Court dismissed an appeal filed by a woman residing in Australia, against the rejection of her plea filed under Section 13 of the HMA by a family court in Moradabad, UP

The Allahabad High Court recently ruled that divorce proceedings cannot be initiated in a court within whose territorial jurisdiction the parties have only casually visited.

The term 'residing' though not defined under the Hindu Marriage Act, 1955 (HMA), it clearly denotes more than a casual visit to a place falling within the territorial jurisdiction of the Court where a divorce proceeding may be instituted, said the bench of Justices Saumitra Dayal Singh and Syed Aftab Husain Rizvi.

In view of the same, court dismissed an appeal filed by a woman residing in Australia, against the rejection of her plea filed under Section 13 of the HMA by a family court in Moradabad, UP. 

The Family Court had rejected the woman's plea for divorce on the ground of lacking in territorial jurisdiction.

Seeking relief, the woman's counsel referred to Section 19 of the HMA which provides for court to which petitions under HMA are to be presented.
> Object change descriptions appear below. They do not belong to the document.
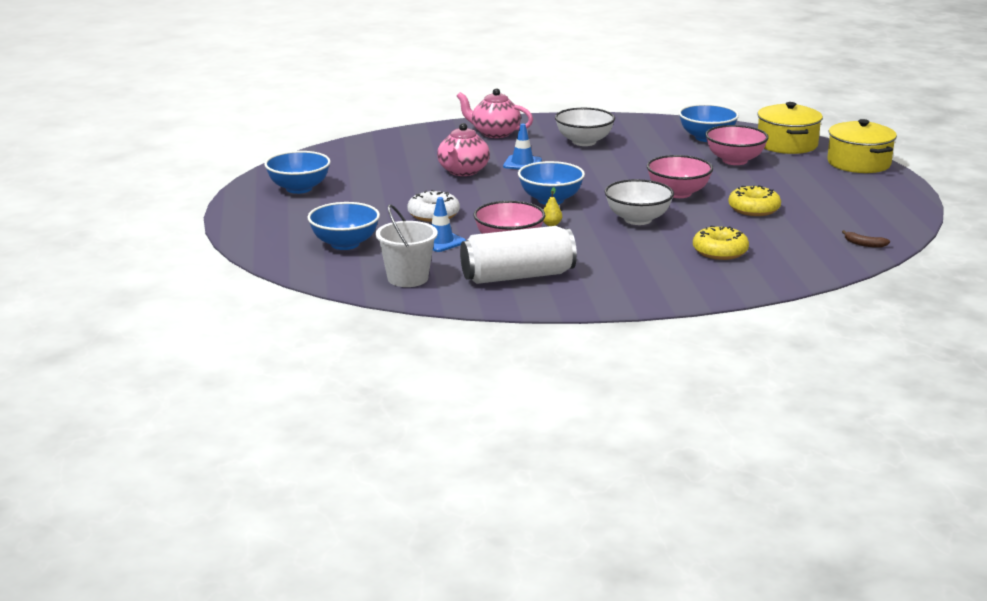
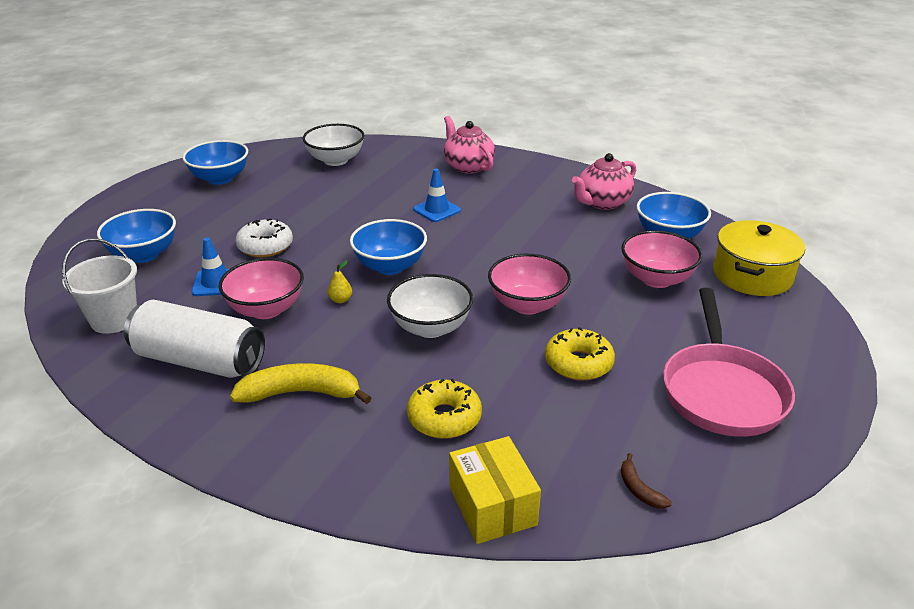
camera: 35 degrees right, 10 degrees up
pink teapot [437,123,490,176] -> pink teapot moved to [572,153,636,210]
white bowl [555,108,615,146] -> white bowl moved to [303,124,364,166]
yellow pot [827,119,897,173] -> none
none -> yellow banana [230,363,371,404]
none -> yellow box [449,436,541,544]
none -> pink pan [663,288,795,437]

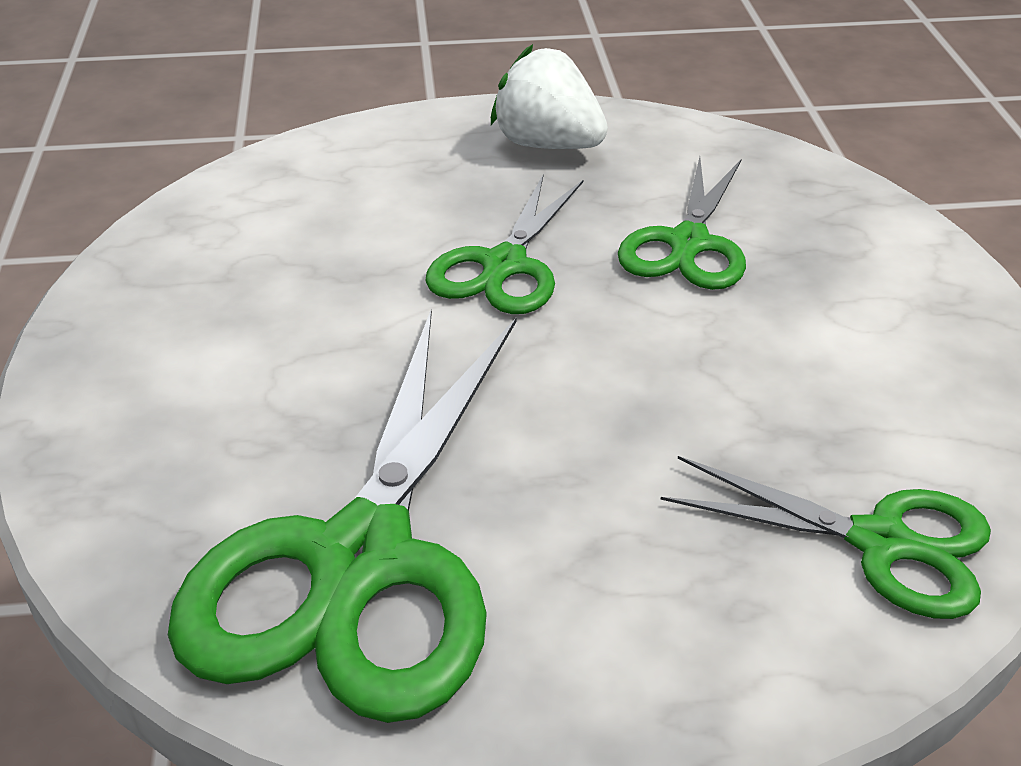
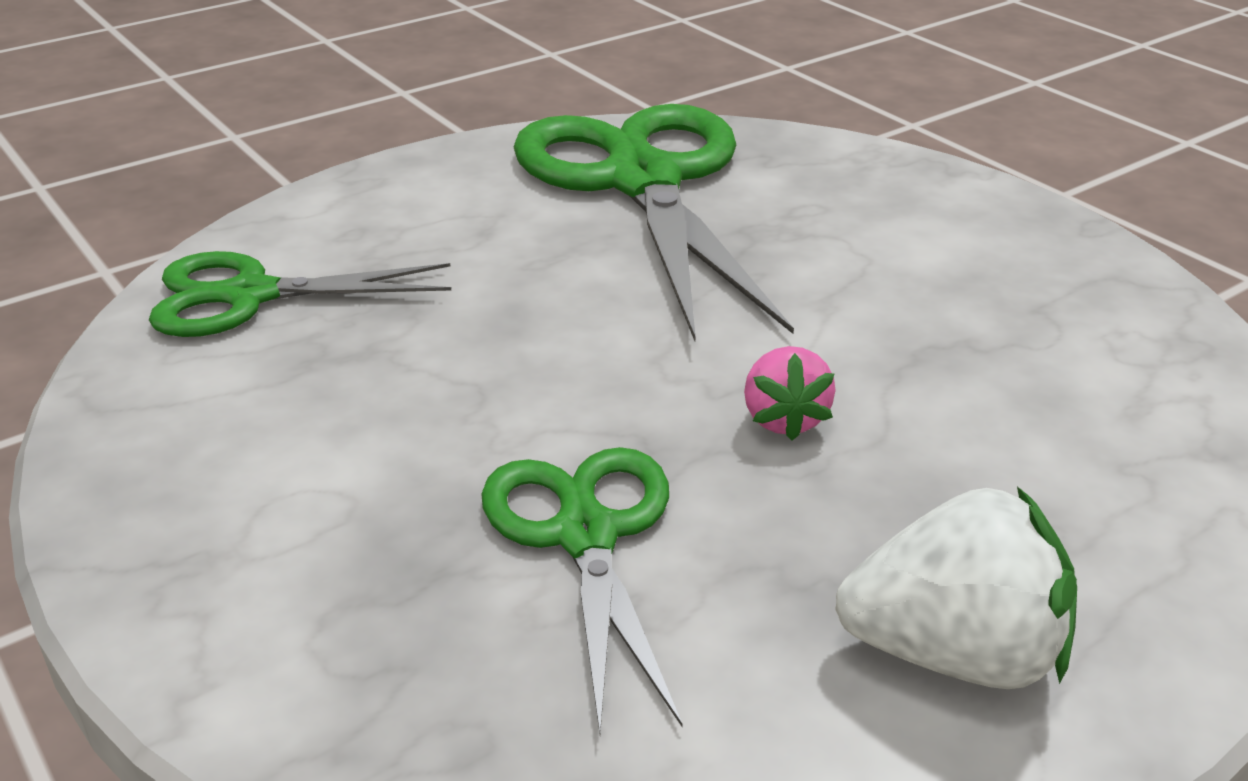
camera: 150 degrees right, 5 degrees down
green scissors [425,175,583,314] -> pink strawberry [744,346,836,441]

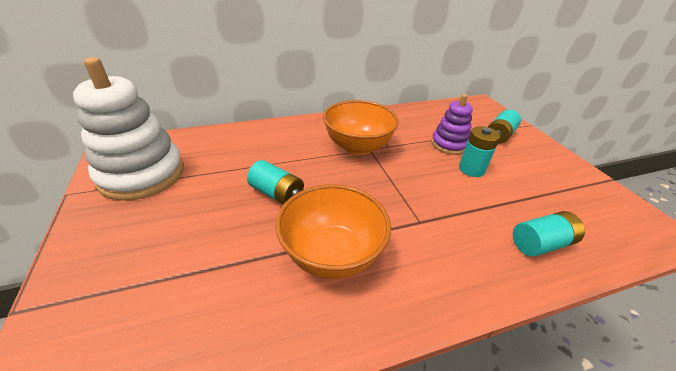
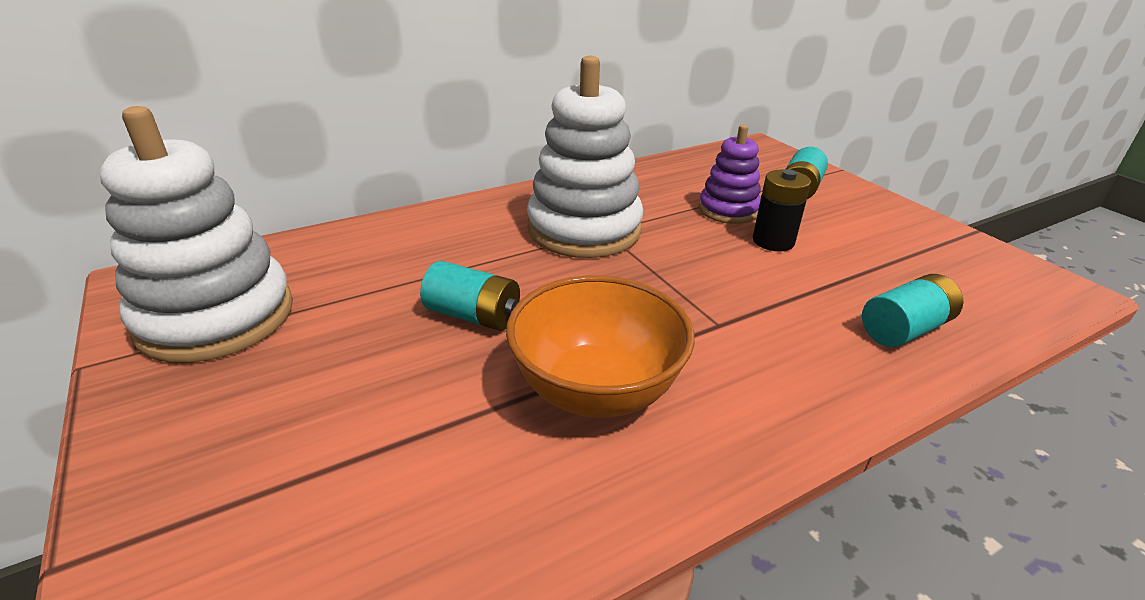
camera: 10 degrees left, 5 degrees down
orange bowl [323,100,399,155] -> white stacking toy [527,56,643,258]
turquoise battery [459,126,500,177] -> black battery [753,169,811,252]

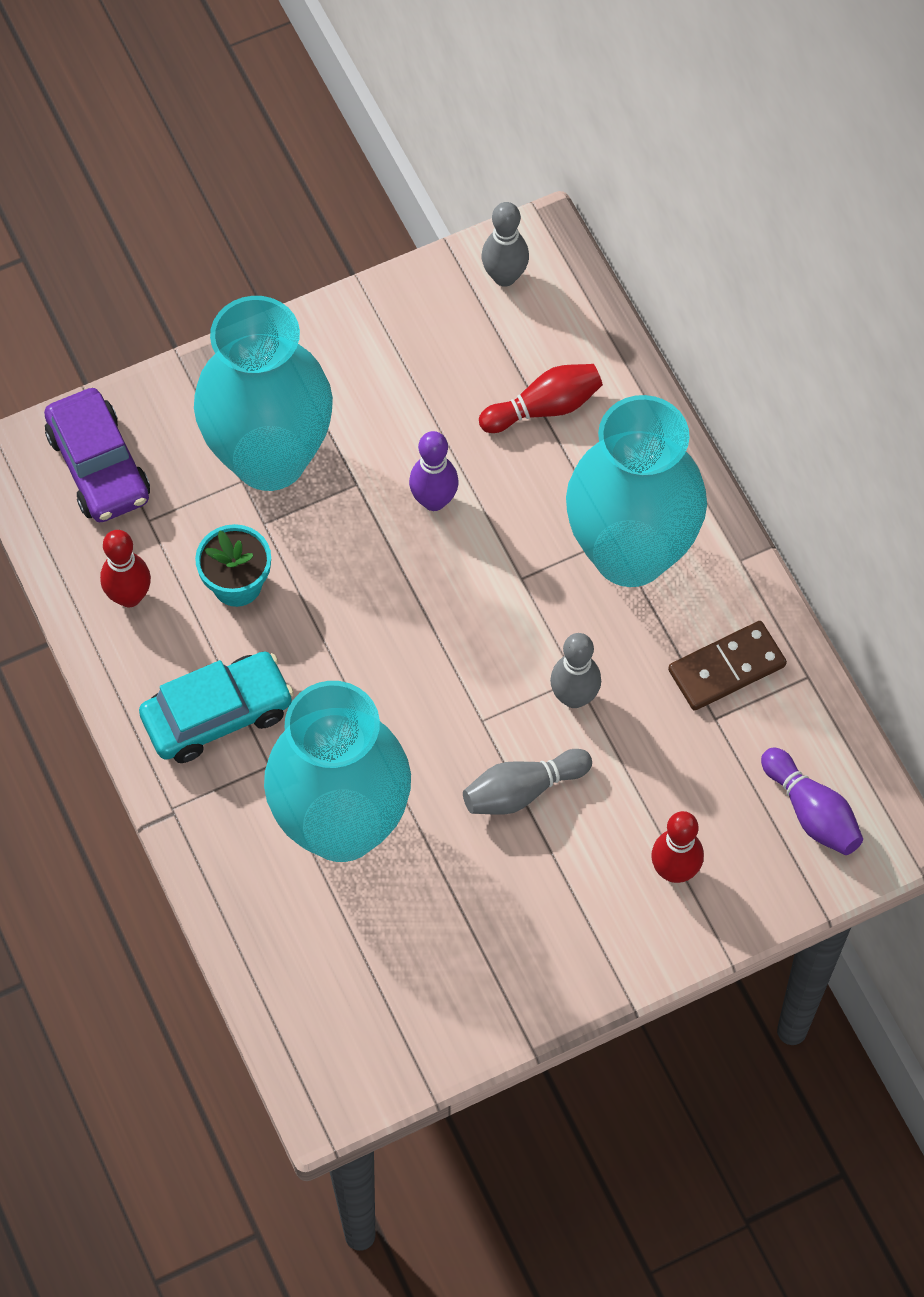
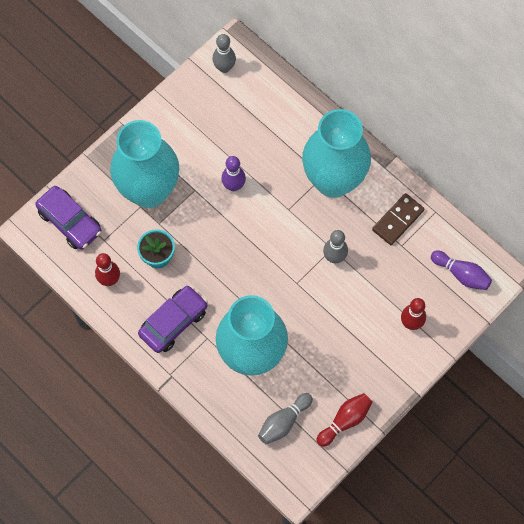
camera: 20 degrees left, 5 degrees up
turquoise car [139,652,294,763] -> purple car [138,285,208,353]
grey bowling pin [463,749,592,815] -> grey bowling pin moved to [258,393,313,444]
red bowling pin [479,364,603,433] -> red bowling pin moved to [316,393,372,447]

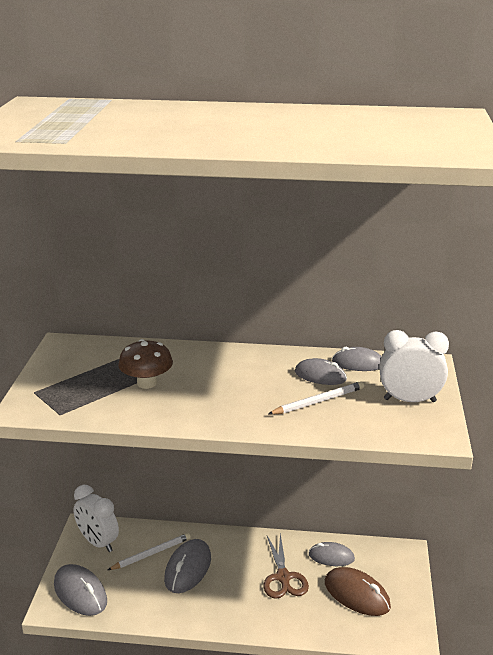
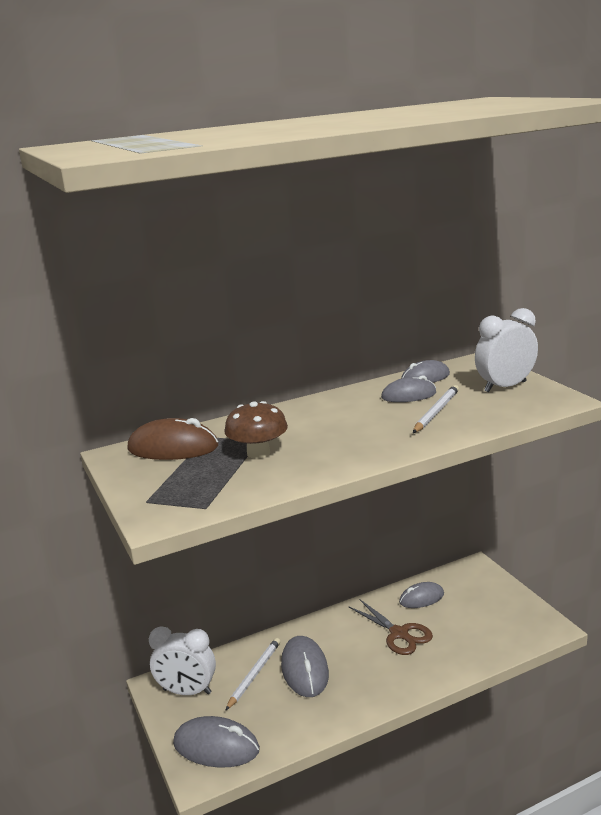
camera: 30 degrees left, 5 degrees down
brown mouse [325,567,391,616] -> brown mouse moved to [127,418,218,460]

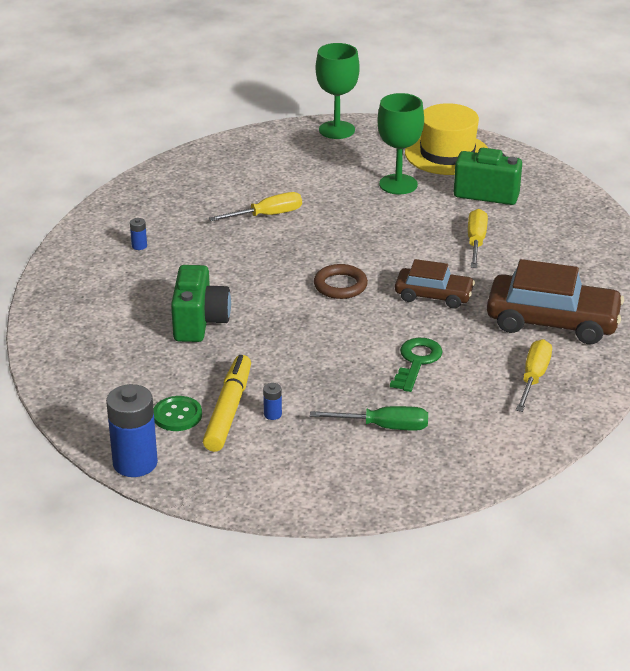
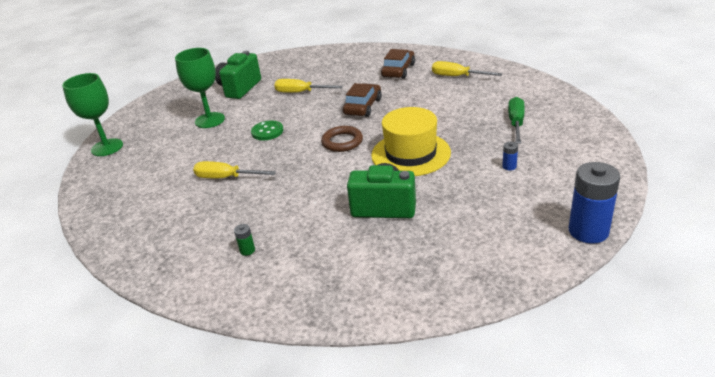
camera: 80 degrees left, 0 degrees up
blue battery [130,218,147,250] -> green battery [234,224,255,256]
green button [154,396,202,431] -> green button moved to [251,120,284,140]
yellow marker [203,355,251,452] -> none
yellow screwdriver [209,192,302,221] -> yellow screwdriver turned 60 degrees counterclockwise [193,161,276,178]
green key [390,338,442,392] -> none
yellow hat [405,103,488,175] -> yellow hat moved to [371,107,451,176]
brown car [487,259,624,344] -> brown car [381,49,415,79], size x0.60

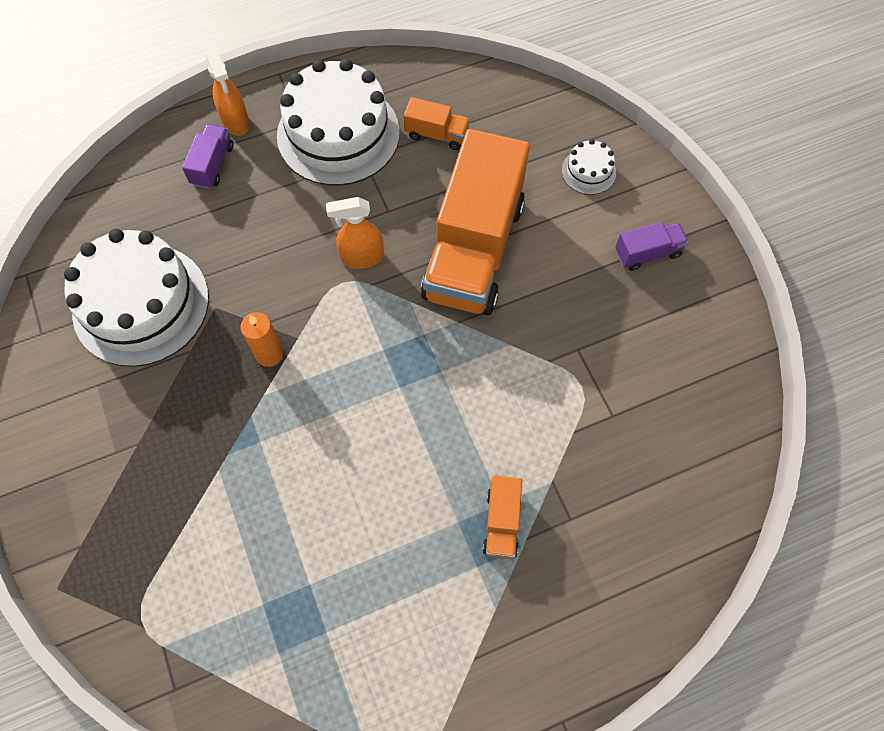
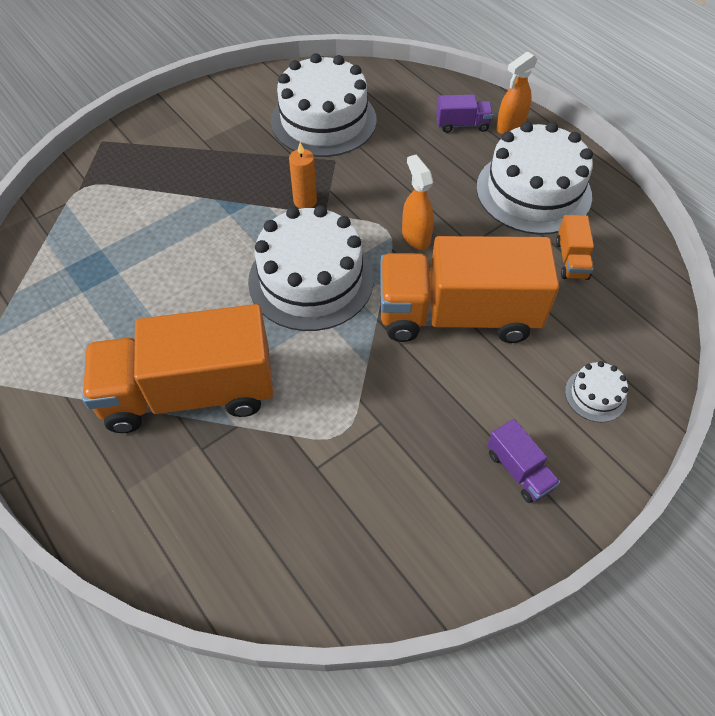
camera: 75 degrees right, 10 degrees down
orange truck [482,475,522,559] -> orange truck [82,304,273,433], size x2.44
none -> white cake [248,205,374,331]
According to the provisions under Section 19, in case the wife is the petitioner, where she is residing on the date of presentation of the petition, she can file her plea before the court having territorial jurisdiction over that area. 

The counsel for the woman argued for the dismissal of the Family Court's order, citing that the woman had not been afforded an opportunity to contest the facts presented by her husband in an application. Additionally, it was emphasized that there are no ongoing divorce proceedings between the parties in the appropriate Australian court.

However, the high court said, "Those considerations may not lead us to any conclusion as to error committed by the learned court below in refusing to entertain the divorce proceedings instituted by the present appellant. It is so because for whatever reasons that may exist, it remains undisputed to the appellant that she is residing at Australia".

Court held that despite the woman's brief visit to India and her initiation of divorce proceedings during that period, her clear and uncontested residency in Australia would not provide her with the protections outlined in Section 19(b)(a) of the Act.

Consequently, court dismissed the appeal while clarifying that in case, woman's status of residency changes, it may give rise to fresh cause on the strength of that change of status.